Apparently, there is a movement afoot to get people—mostly women—to swear off unnecessary clothing purchases. This Times article details just how small the movement is at the moment—under two hundred people have signed the pledge—which ought to tell us something about how unpopular saying no to buying more clothes really is.
My friend James virtuously says:
I have a simple rule for clothing, and most other stuff: I have a set number of items and if anything new comes in something has to go out. As for the number of items, I just decided one day that, “That's enough.” I don't need anything more.
I am haunted by the Fredrick Pohl story "The Midas Plague."
I haven’t read that story, but I have my own story to relate, about how noxious it is to be in close quarters with men who save money on shirt laundering or uniform cleaning by re-wearing clothes they have sweated in. My god, these men stank. If this is you, stop immediately. Want a date or a promotion? Wash yourself, and wash your clothes, too.

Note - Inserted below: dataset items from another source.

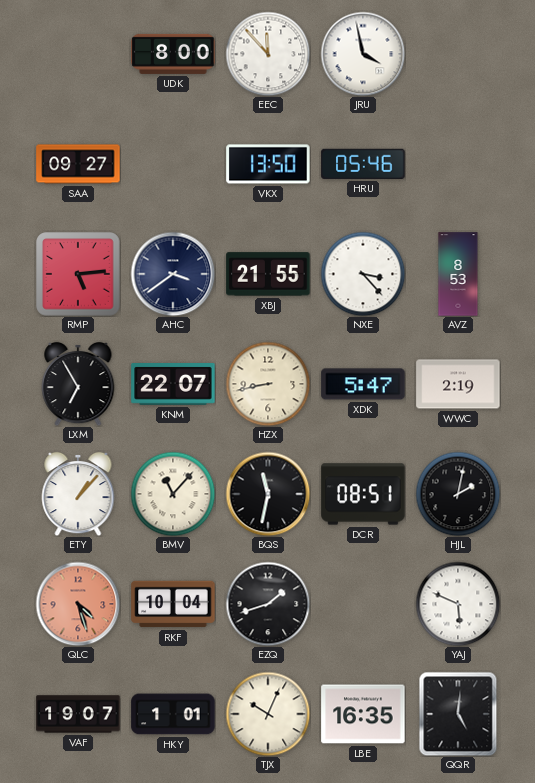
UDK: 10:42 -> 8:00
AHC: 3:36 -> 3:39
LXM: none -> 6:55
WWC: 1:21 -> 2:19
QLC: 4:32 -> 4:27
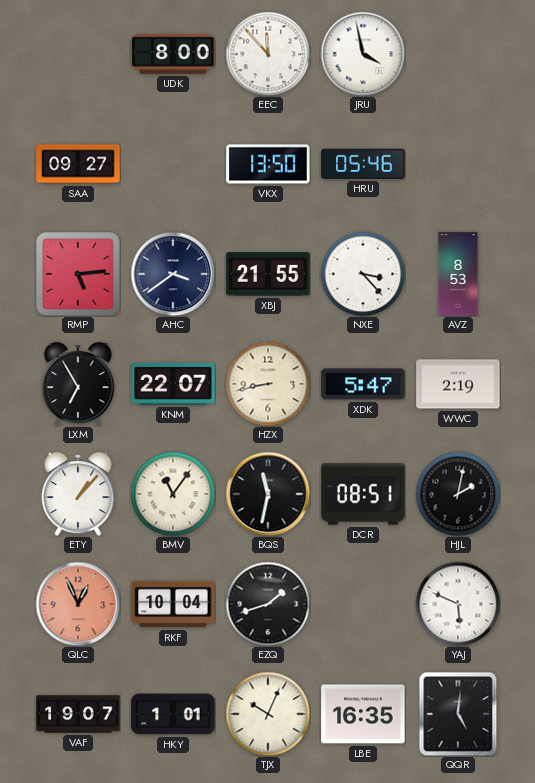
BMV: 11:07 -> 11:06
QLC: 4:27 -> 12:56
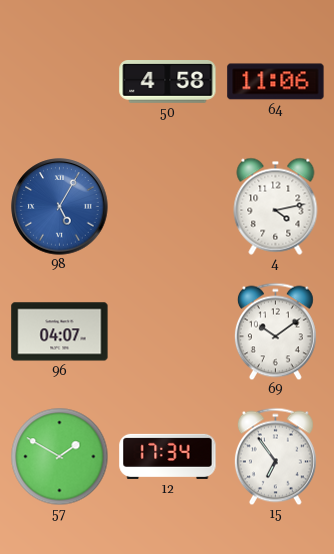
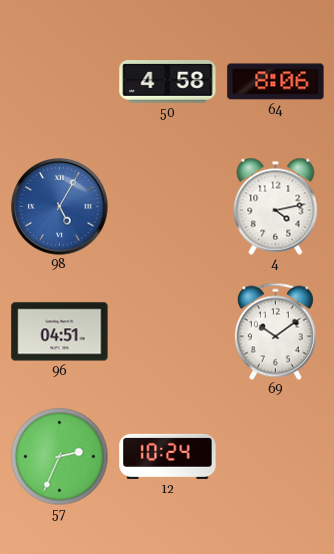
64: 11:06 -> 8:06
96: 04:07 -> 04:51
57: 1:50 -> 2:34
12: 17:34 -> 10:24
15: 6:54 -> none
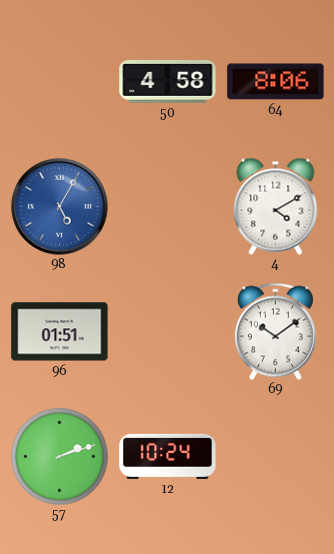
4: 4:13 -> 4:10
96: 04:51 -> 01:51
57: 2:34 -> 2:12
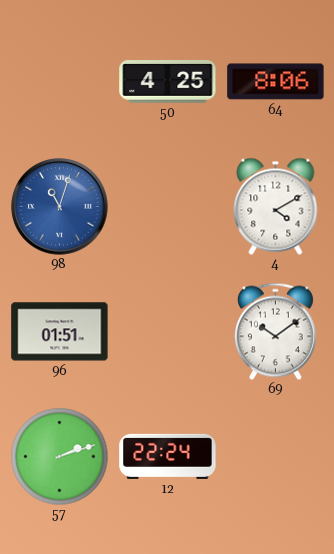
50: 4:58 -> 4:25
98: 5:05 -> 11:03
12: 10:24 -> 22:24
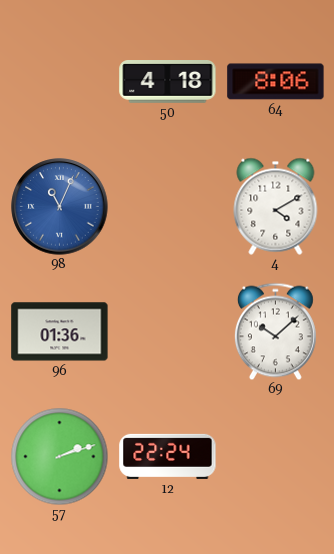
50: 4:25 -> 4:18
98: 11:03 -> 11:04
96: 01:51 -> 01:36
69: 10:09 -> 10:08
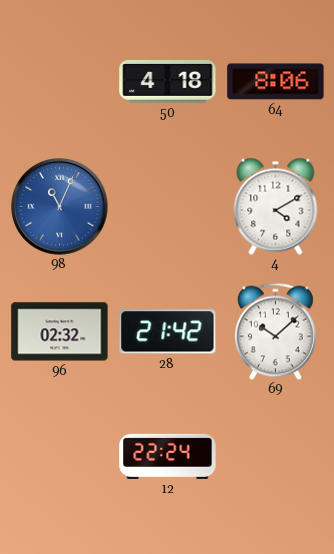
96: 01:36 -> 02:32
28: none -> 21:42
57: 2:12 -> none
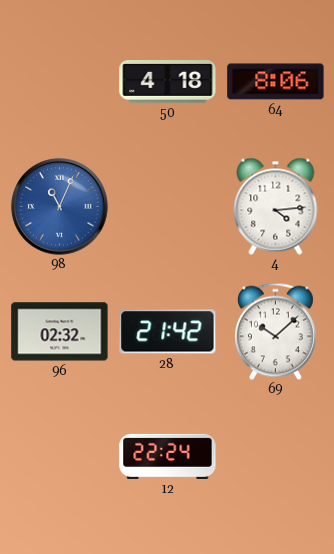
4: 4:10 -> 4:14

My vote therefore is for people to own enough clothing to have more than a week’s supply, if they leave their homes to go to work. If they work at home and have access to daily laundry, they can have three days’ supply, although this hardly gives much leeway; they’d have to do laundry three times a week. If they live alone, it would be more efficient of resources to own more clothes and do one big batch of laundry once a week.
Who does laundry, you laugh. Okay, so you send all your clothes to the dry cleaners, who mostly still imbue them with poisonous chemicals. I have personally seen people picking up hundreds of dollars worth of dry cleaning. If that’s you, you might want to think about the deleterious effect of the chemicals on the planet and your health, and the deleterious effect of the cleaning costs on your wallet.
Still, I do recommend that if you refuse to learn to iron (it’s easy enough), or if you are in an image-sensitive profession, or if you simply do not have time to do laundry properly, you have professionals clean and iron your clothing. An ambassador I once worked with wore an impressively ironed silk shirt, even though his embassy was basically decrepit. Now he’s the president of his country.
Most of us are pretty good at keeping clean and pressed. What too many Americans do is shop for excess clothing. It’s not necessary, except if you work in the fashion or movie industry—in which case, you should be getting designer duds at super insider discounts, not buying retail. In New York City, you’re considered a sucker if you buy at retail. The city is filled with suckers buying 5th Avenue merchandise. Only some of those shoppers are rich. For most of us, it’s not a good idea to buy on 5th Avenue—or its mall equivalent. That’s the heart of the problem, of course. A preponderance of Americans tries to spend as if they are rich.
That’s what this movement is all about, reining in people who have no business wasting their discretionary income on clothes, more clothes, and still more clothes. By now, those of you who have been reading this blog for a while know that I am totally anti-cluttering. Owning too many clothes is just another form of cluttering.
Somewhere in between the complete insanity of people who own closet after closet of clothing, and the insensitivity of people who always show up in the same shirt, sanity lies. As I have said before, it is especially important that women, who for the first time in history have substantial discretionary income and plenty of ability to use it to influence our culture and our institutions directly, stop wasting their money on trivial crap. We can be so much bigger than this, if we only let ourselves. The endless search for the next “perfect pair of black pants” is a tragic waste on all counts.